The Council of Europe has published another report on Cultural Policy which begins with an item headed 'Priority for grassroots culture-A Council of Europe Conference in Bremen': 'Gathered in the free Hanseatic City of Bremen,' it tells us, 'some two hundred mayors, local councillors and cultural officials made an appeal to governments to pursue a systematic policy of decentralisation and to give municipalities and regions the adequate resources and facilities they need to conduct their own innovative cultural policy. These were the final notes of the three-day Conference on Town and Culture-New responses to cultural problems organised jointly by the Standing Conference of Local and Regional Authorities of Europe and the Council of Europe's Council for Cultural Cooperation.' There follow a number of conclusions of such generality as to be meaningless.
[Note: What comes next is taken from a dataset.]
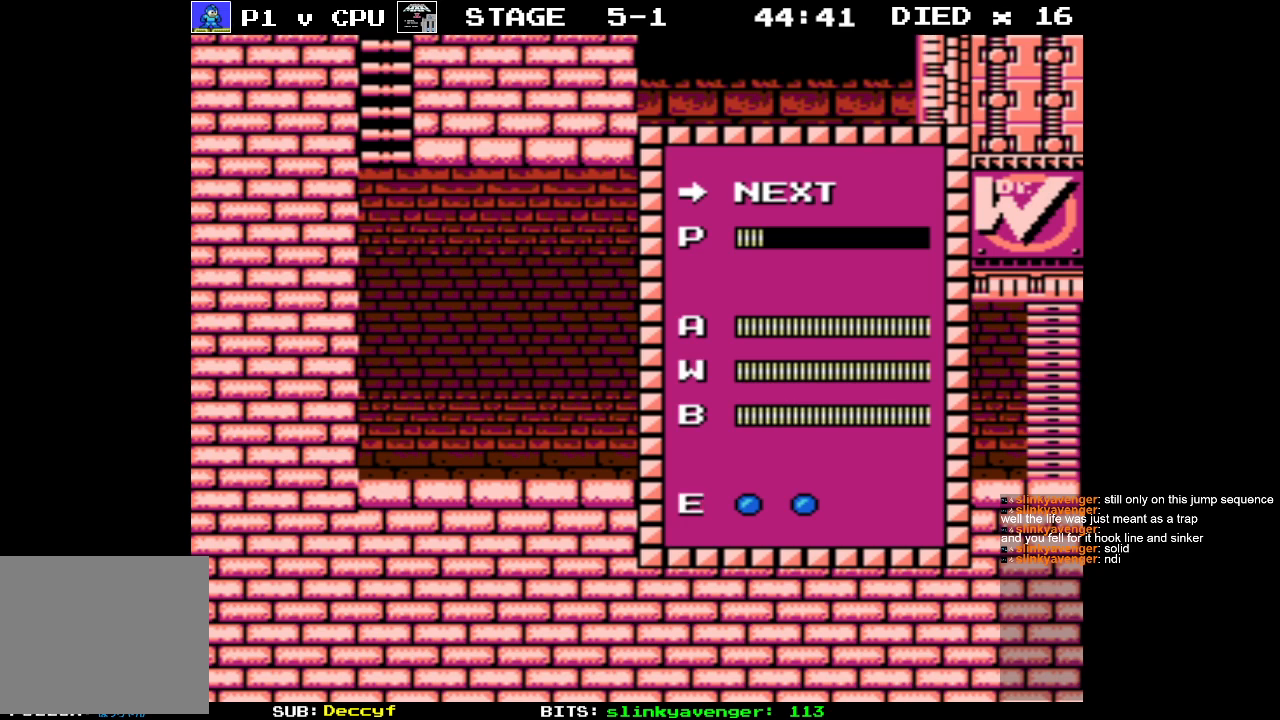
{"buttons": [], "events": []}
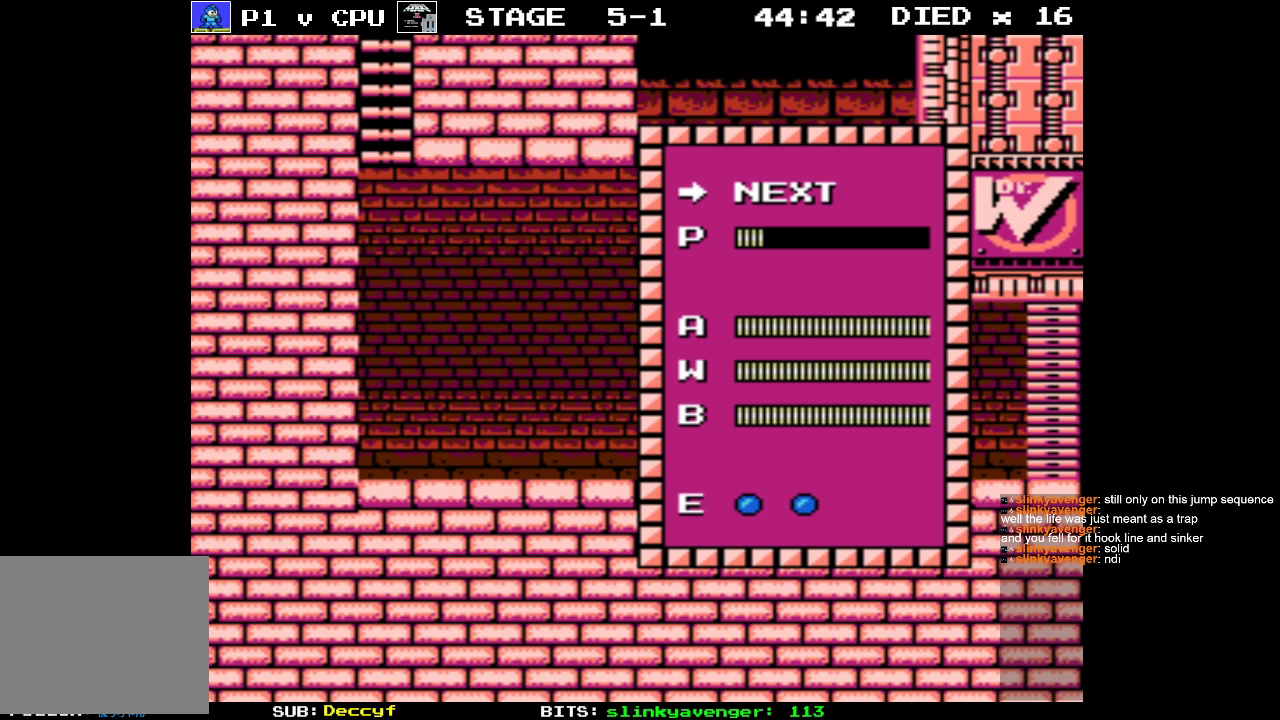
{"buttons": [], "events": []}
Quite apart from the cost to the Council of a three-day conference on this scale, it is worth noting that cultural policy was discussed in the absence of artists (mayors, local councillors and cultural officials only); that what was under discussion was money ('resources and facilities') and that administrators, elected and otherwise, believe they have a remit and a vision to conduct 'innovative cultural policies'. The conference reports conclusions not unlike those reached at national level by our own Arts Council and by the French and German authorities: decentralisation and a potential weakening of major national 'cultural amenities'. The conference based its lucubrations on the experiments conducted in select cultural 'backwaters' throughout Europe, from Vantaa, Krems and Ghent to Eindhoven, Charleroi and Rochdale. Some of the conclusions are valid as far as they go, especially in relation to 'Cultural contribution of populations of foreign origin'. Others merely re-state policies which have been proven unworkable over the last ten years and further confuse the provision for education with the provision for the arts.
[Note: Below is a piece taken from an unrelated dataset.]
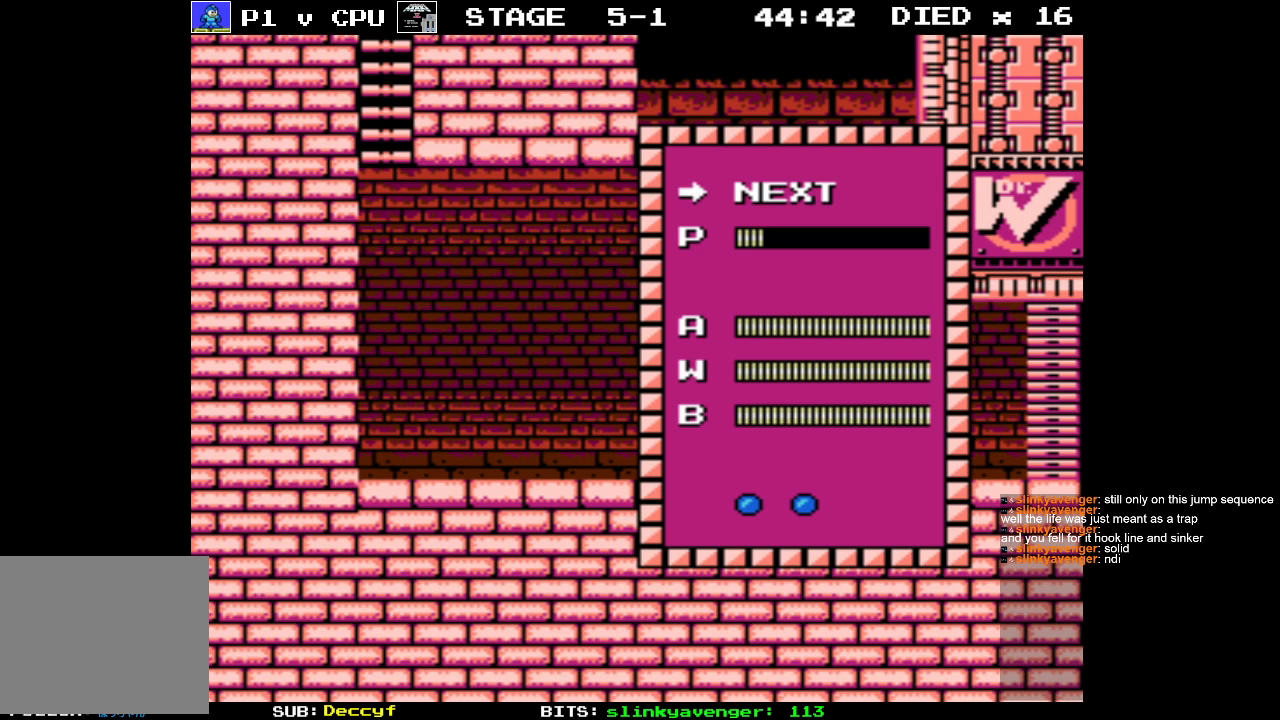
{"buttons": [], "events": []}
The 1985 CAMBRIDGE POETRY FESTIVAL, scheduled for June, is beginning to take shape. The following poets have agreed to attend: John Ashbery, Thom Gunn, Adrienne Rich, Charles Tomlinson, Norman Nicholson, Carol Rumens, Jeffrey Wainwright and Douglas Dunn. The Festival runs from 14 to 16 June.

The record for the world's slowest-selling book is held by Oxford University Press for their New Testament in Coptic, printed in the late eighteenth century. The modest print-run of 505 copies did not sell out until 1953.
RM

This item is taken from PN Review 40, Volume 11 Number 2, November - December 1984.